自分が年老いたとき、どうなるのだろう。40代以降の人なら誰しも考えることだろうと思う。
が、しかし考えても悩んでも仕方ないよね。だって心配しても時間が止まることはないし、いつか自分はこの世からいなくなる。だけど、この小説を読んで針でチクリチクリと刺されたように心が痛くなったのは事実。
自分が朽ち果てていく未来を想像すると怖いと思った。
あらすじ
60代の母親視点で小説はすすむ。
夫に先立たれた60代の女性は30代の娘がいる。娘の将来を考え懸命に働き娘を大学まで行かせてた。
立派な大人になってしっかりした男性と結婚し子供を産んで
家庭を築くことが当たり前だと思っている母親。
しかし30代になった娘はパートナーと共に母親の家に転がりこんでくる。娘のパートナーは男性ではなく、女性だった。
その事実をどうしても受け入れることができない母親。介護施設で面倒を診ている老人と自分の将来をかさねてみてしまう母親。ある日、自分が担当していた老人が悪名高い施設に転院することになり、それを阻止しようとするが…。
感想
介護施設の様子が描かれているが、これが現実にあることなら怖くなった。
例えば、おむつの話。施設では老人ひとりが1日に使用できるおむつと消毒用ガーゼの数が決まっている。
ほぼ1日中寝かされた状態でおむつをしていれば、床ずれがおきる。
担当の老人のお尻を消毒用ガーゼで拭き清めていると、上司が言う。「頻繁に消毒は必要ない」
つまり、経費節約しろと言うのだ。「どうせ老人は痛さも感じないの。その部分の感覚は死ぬんだから」と。
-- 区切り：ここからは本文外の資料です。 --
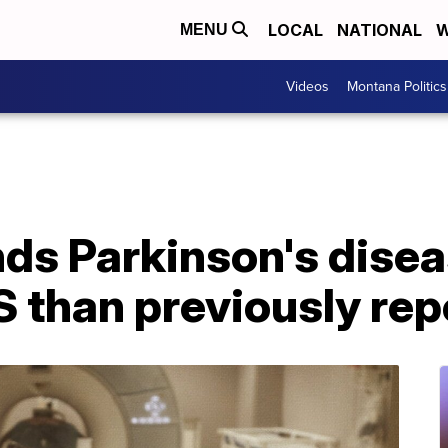
LOCAL
NATIONAL
W
MENU
Videos
Montana Politics
nds Parkinson's dise
 than previously rep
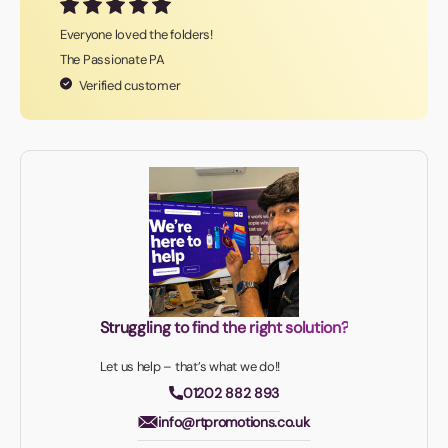
Everyone loved the folders!
The Passionate PA
Verified customer
Struggling to find the right solution?
Let us help – that’s what we do!!
01202 882 893
info@rtpromotions.co.uk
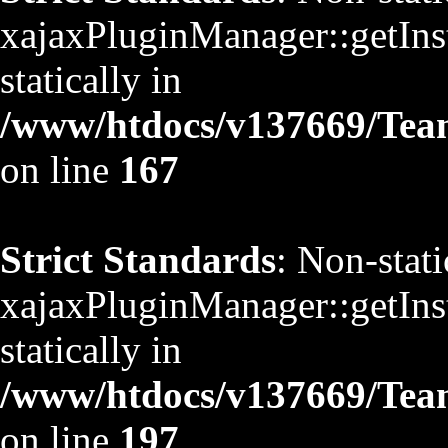
xajaxPluginManager::getInst
statically in
/www/htdocs/v137669/TeamS
on line
167
Strict Standards
: Non-stat
xajaxPluginManager::getInst
statically in
/www/htdocs/v137669/TeamS
on line
197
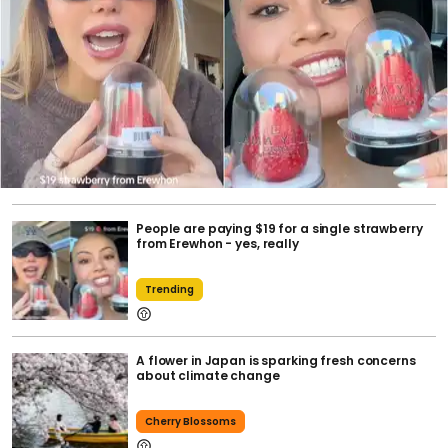
People are paying $19 for a single strawberry
from Erewhon - yes, really
Trending
A flower in Japan is sparking fresh concerns
about climate change
Cherry Blossoms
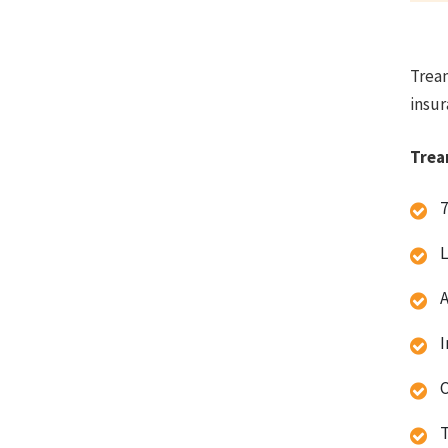
Trean
insur
Trea
7
L
A
I
C
T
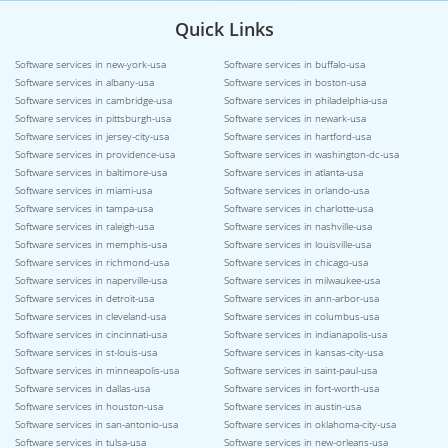
Quick Links
Software services in new-york-usa
Software services in buffalo-usa
Software services in albany-usa
Software services in boston-usa
Software services in cambridge-usa
Software services in philadelphia-usa
Software services in pittsburgh-usa
Software services in newark-usa
Software services in jersey-city-usa
Software services in hartford-usa
Software services in providence-usa
Software services in washington-dc-usa
Software services in baltimore-usa
Software services in atlanta-usa
Software services in miami-usa
Software services in orlando-usa
Software services in tampa-usa
Software services in charlotte-usa
Software services in raleigh-usa
Software services in nashville-usa
Software services in memphis-usa
Software services in louisville-usa
Software services in richmond-usa
Software services in chicago-usa
Software services in naperville-usa
Software services in milwaukee-usa
Software services in detroit-usa
Software services in ann-arbor-usa
Software services in cleveland-usa
Software services in columbus-usa
Software services in cincinnati-usa
Software services in indianapolis-usa
Software services in st-louis-usa
Software services in kansas-city-usa
Software services in minneapolis-usa
Software services in saint-paul-usa
Software services in dallas-usa
Software services in fort-worth-usa
Software services in houston-usa
Software services in austin-usa
Software services in san-antonio-usa
Software services in oklahoma-city-usa
Software services in tulsa-usa
Software services in new-orleans-usa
こわいよ。ホント怖いと思った。私も虫ケラみたいにあつかわれる日がくるのか?
AIロボットがよぼよぼの私を守ってくれる未来
私がヨボヨボになる頃はほぼ人間と変わらないAIロボットがどこの家庭にもいて、いつも私のことをサポートしてくれるんじゃないかって思っている。
そのAIロボットの性別や顔とか声もお好みで設定可能で自由自在なの。話し相手にもなってくれるし、和食も作ってくれるロボット。そんな未来が私のヨボヨボ生活の不安を消してくれるはず。
印象に残った言葉
自分が担当していた老人が悪名高い介護施設に移されようとしていた時、彼女は声をあげた。
こんな将来どうしても考えたくないから、苦しい小説だった。じゃ、どうやってしめればいいの?私の気持ち?
1日1日を大切に。今を大切に生きましょう。と言えばいいのかしら??
ごめん。私言えないよ。無力な日もあるし。
おまけ|一時帰国で必ず食べるもの
●クッピーラムネ
大量に買ってスコットランドに持って変えるお菓子です。
百均のクッピーラムネのサイズがさらに小さくなってショックを受けました。一袋にたった9粒しか入っていません。
もとのサイズに戻してほしいです。